En esta festividad abundan el pan de muerto, “panecillo dulce elaborado a base de huevo que se hornea en diferentes figuras, desde simples formas redondas hasta cráneos”, vasos de agua, cigarros y para las almas de los niños se ofrecen juguetes.

Símbolos comunes de estas ceremonias son las calaveras de dulce, que consumen parientes o amigos; pueden exhibir los nombres de los difuntos en la frente y, en algunos casos, de personas vivas en forma de broma modesta, con lo cual no se ofende el aludido.

Se asegura, además, que en el período prehispánico era común la práctica de conservar los cráneos como trofeos y mostrarlos en esta festividad, pues simbolizaban la muerte y el renacimiento.

En 2003, en París, Francia, la UNESCO reconoció a la celebración del Día de Muertos como Obra Maestra del Patrimonio Oral e Intangible de la Humanidad, por ser “…una de las representaciones más relevantes del patrimonio vivo de México y del mundo, y una de las expresiones culturales más antiguas y de mayor fuerza entre los grupos indígenas del país”.

Sus ecos llegan cada año hasta la Casa del Benemérito de las Américas Benito Juárez, que, enclavada en una construcción de finales del siglo XVIII en el entorno colonial habanero, es, desde 1988, el principal centro difusor de la cultura mexicana en Cuba. A modo de réplica, en el inmueble de Obrapía núm. 116 se levanta un altar que esta vez se dedicará a los arqueólogos Alfonso Caso Andrade, de México, y Manuel Rivero de la Calle, de Cuba.

La festividad, que coincidirá con los 26 años de creada la institución, incluirá, asimismo, la apertura de la muestra Cerámicas arqueológicas mexicanas en La Habana, en colaboración con el Grupo de Arqueología de la Empresa Puerto Carena y el Gabinete y Museo de Arqueología.

**Información proporcionada:**
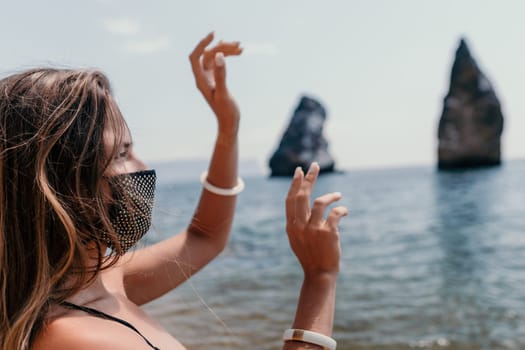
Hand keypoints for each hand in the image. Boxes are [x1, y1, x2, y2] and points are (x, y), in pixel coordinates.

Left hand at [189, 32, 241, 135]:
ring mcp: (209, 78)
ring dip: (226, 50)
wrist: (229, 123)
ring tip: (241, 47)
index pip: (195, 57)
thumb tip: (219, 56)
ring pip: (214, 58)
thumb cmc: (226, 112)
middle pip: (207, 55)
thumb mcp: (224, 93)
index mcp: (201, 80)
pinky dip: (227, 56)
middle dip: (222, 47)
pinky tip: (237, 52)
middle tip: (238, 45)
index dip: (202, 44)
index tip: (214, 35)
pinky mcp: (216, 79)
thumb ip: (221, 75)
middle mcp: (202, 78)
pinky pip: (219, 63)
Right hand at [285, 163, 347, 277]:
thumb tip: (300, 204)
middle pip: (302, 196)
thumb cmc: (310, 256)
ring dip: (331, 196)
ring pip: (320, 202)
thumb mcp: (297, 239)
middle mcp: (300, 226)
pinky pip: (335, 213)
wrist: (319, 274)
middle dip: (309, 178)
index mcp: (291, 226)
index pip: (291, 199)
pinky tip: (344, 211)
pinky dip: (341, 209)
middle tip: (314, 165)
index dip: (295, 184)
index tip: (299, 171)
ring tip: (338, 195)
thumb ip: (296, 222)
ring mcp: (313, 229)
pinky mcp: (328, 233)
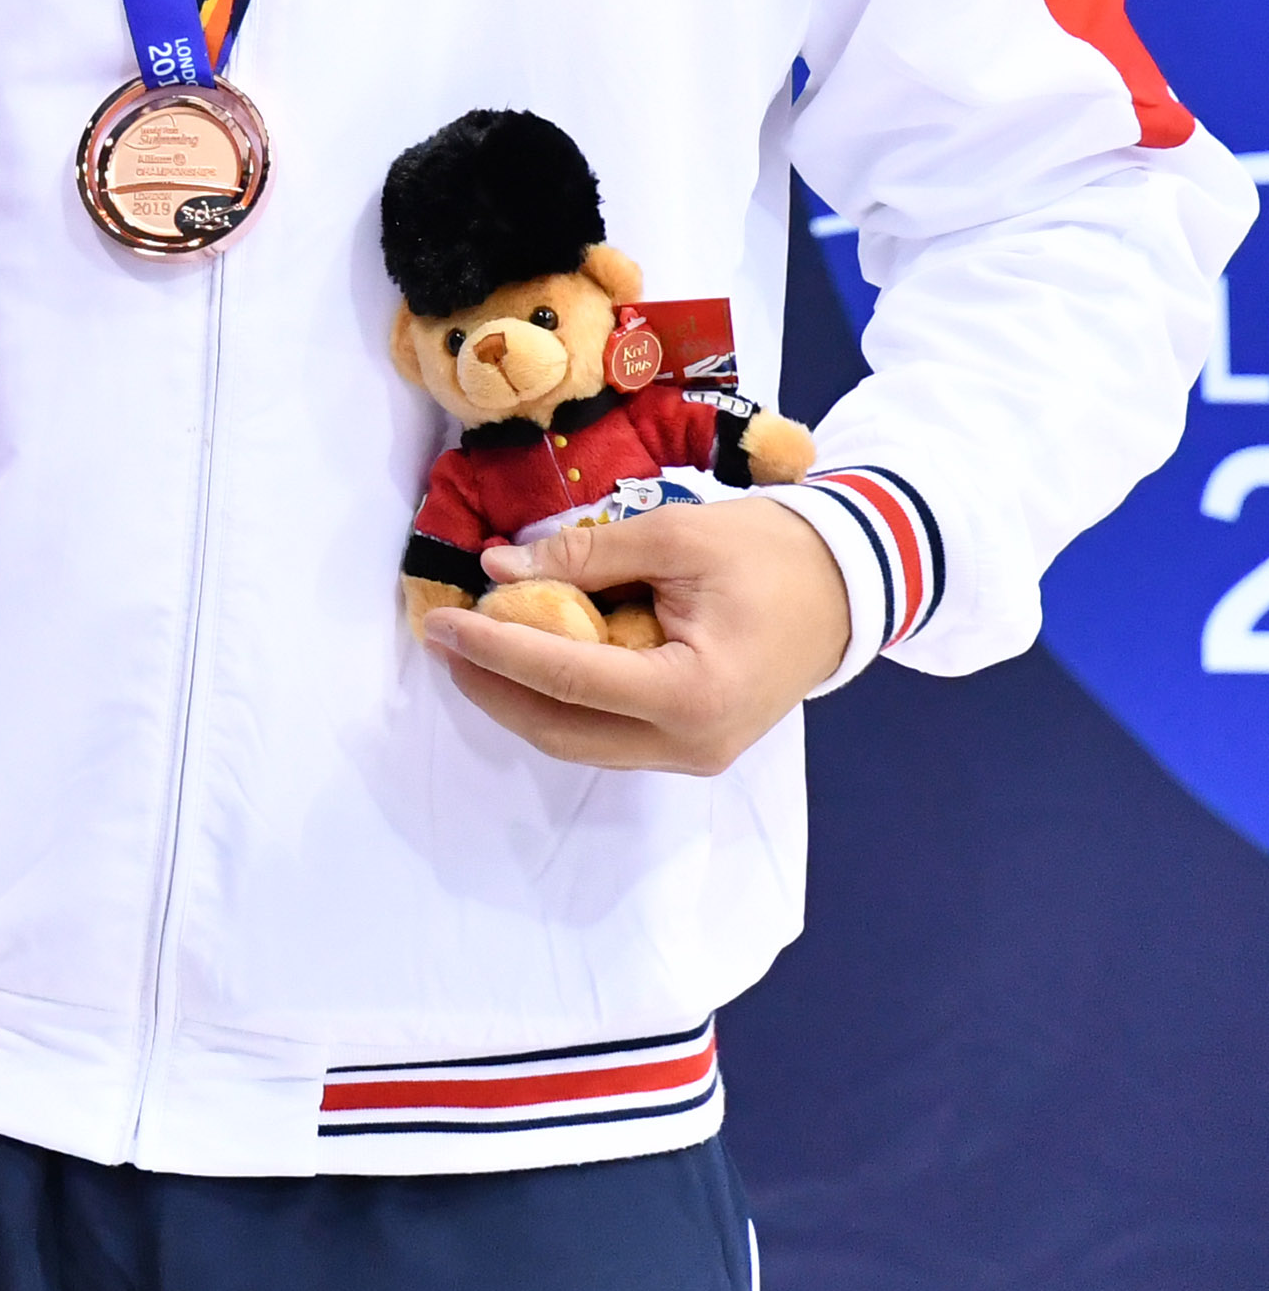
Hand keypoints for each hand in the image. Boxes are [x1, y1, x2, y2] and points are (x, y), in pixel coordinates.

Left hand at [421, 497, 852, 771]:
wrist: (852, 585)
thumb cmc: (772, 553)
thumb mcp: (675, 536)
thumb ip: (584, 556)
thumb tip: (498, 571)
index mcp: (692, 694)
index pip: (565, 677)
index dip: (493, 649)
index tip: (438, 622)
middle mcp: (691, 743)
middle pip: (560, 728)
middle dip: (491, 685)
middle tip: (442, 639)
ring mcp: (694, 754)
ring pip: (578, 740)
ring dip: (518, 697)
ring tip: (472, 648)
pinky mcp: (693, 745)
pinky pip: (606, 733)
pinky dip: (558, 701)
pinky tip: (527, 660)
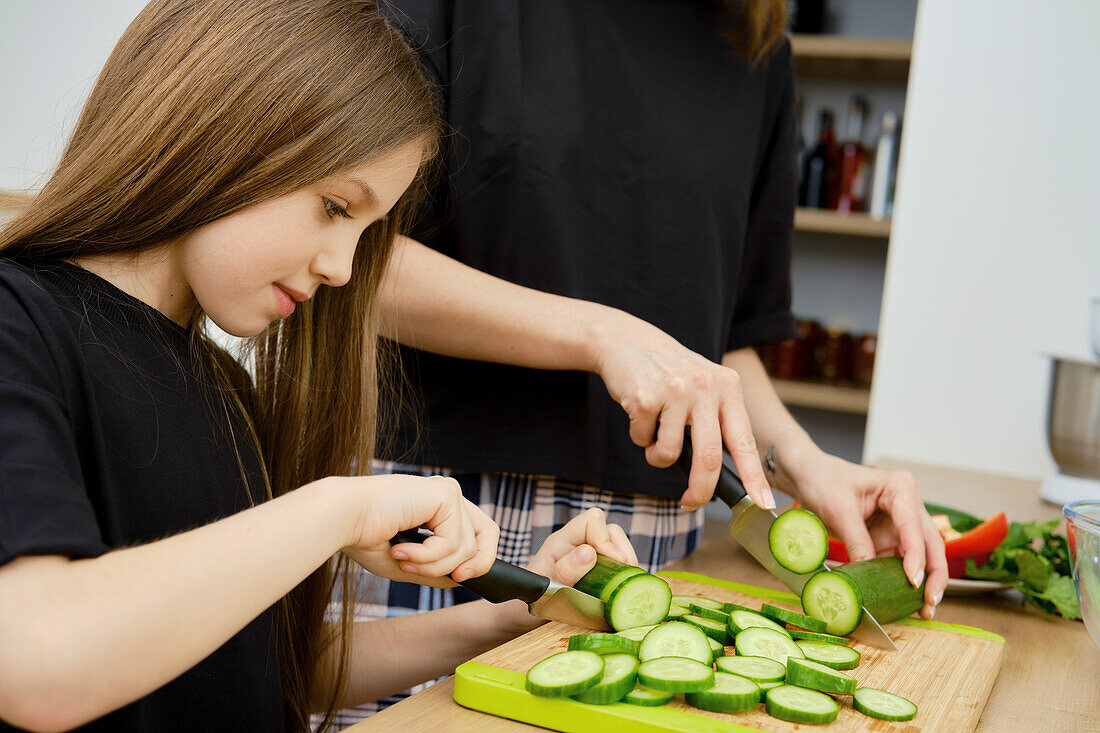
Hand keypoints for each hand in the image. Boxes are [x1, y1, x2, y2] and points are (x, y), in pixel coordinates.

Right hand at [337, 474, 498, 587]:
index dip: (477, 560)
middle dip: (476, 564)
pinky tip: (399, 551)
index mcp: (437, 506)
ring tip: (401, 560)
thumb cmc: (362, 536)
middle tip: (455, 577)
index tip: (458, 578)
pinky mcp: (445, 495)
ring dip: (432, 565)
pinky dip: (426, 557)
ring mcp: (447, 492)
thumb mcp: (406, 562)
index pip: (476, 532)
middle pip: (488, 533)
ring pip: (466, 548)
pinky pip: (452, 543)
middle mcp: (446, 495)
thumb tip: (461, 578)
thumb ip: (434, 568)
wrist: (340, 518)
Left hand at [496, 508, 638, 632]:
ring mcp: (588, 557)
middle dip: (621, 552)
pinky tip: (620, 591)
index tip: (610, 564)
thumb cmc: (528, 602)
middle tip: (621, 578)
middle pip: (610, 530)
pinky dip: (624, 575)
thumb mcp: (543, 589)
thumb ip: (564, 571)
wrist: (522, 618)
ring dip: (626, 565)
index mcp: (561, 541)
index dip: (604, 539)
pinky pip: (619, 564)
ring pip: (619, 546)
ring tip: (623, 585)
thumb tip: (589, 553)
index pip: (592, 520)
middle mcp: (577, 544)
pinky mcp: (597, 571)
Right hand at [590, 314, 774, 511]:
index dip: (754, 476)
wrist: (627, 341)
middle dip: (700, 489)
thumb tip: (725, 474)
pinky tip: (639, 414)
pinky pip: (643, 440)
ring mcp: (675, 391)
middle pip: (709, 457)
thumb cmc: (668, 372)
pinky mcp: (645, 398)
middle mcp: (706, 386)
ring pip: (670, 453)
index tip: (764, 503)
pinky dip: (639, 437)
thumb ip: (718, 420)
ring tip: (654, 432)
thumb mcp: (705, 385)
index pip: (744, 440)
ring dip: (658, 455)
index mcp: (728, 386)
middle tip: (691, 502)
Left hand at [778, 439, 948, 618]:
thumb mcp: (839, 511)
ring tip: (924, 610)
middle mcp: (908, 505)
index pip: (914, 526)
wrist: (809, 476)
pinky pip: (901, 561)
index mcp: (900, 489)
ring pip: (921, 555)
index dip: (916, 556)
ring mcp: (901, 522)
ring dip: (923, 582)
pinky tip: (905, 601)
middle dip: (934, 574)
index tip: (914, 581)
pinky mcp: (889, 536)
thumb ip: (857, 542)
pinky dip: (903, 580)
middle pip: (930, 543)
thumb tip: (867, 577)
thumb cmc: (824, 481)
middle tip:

**Tareas por realizar:**
[a] ¿En qué año y en qué ciudad reconoció la UNESCO el Día de Muertos como Obra Maestra del Patrimonio Oral e Intangible de la Humanidad, según el texto sobre el Día de Muertos?
[b] Copia del texto sobre el Día de Muertos el fragmento que comienza con "En esta festividad abundan" y continúa hasta "y el renacimiento.", sin alterar nada.
[c] Enumera todo lo que, según el texto sobre el Día de Muertos, abunda en esta festividad, incluido lo que se ofrece a las almas de los niños.

**Respuestas:**
[a] En 2003, en París, Francia.

[b]
En esta festividad abundan el pan de muerto, “panecillo dulce elaborado a base de huevo que se hornea en diferentes figuras, desde simples formas redondas hasta cráneos”, vasos de agua, cigarros y para las almas de los niños se ofrecen juguetes.

Símbolos comunes de estas ceremonias son las calaveras de dulce, que consumen parientes o amigos; pueden exhibir los nombres de los difuntos en la frente y, en algunos casos, de personas vivas en forma de broma modesta, con lo cual no se ofende el aludido.

Se asegura, además, que en el período prehispánico era común la práctica de conservar los cráneos como trofeos y mostrarlos en esta festividad, pues simbolizaban la muerte y el renacimiento.

[c] Pan de muerto, vasos de agua, cigarros y juguetes.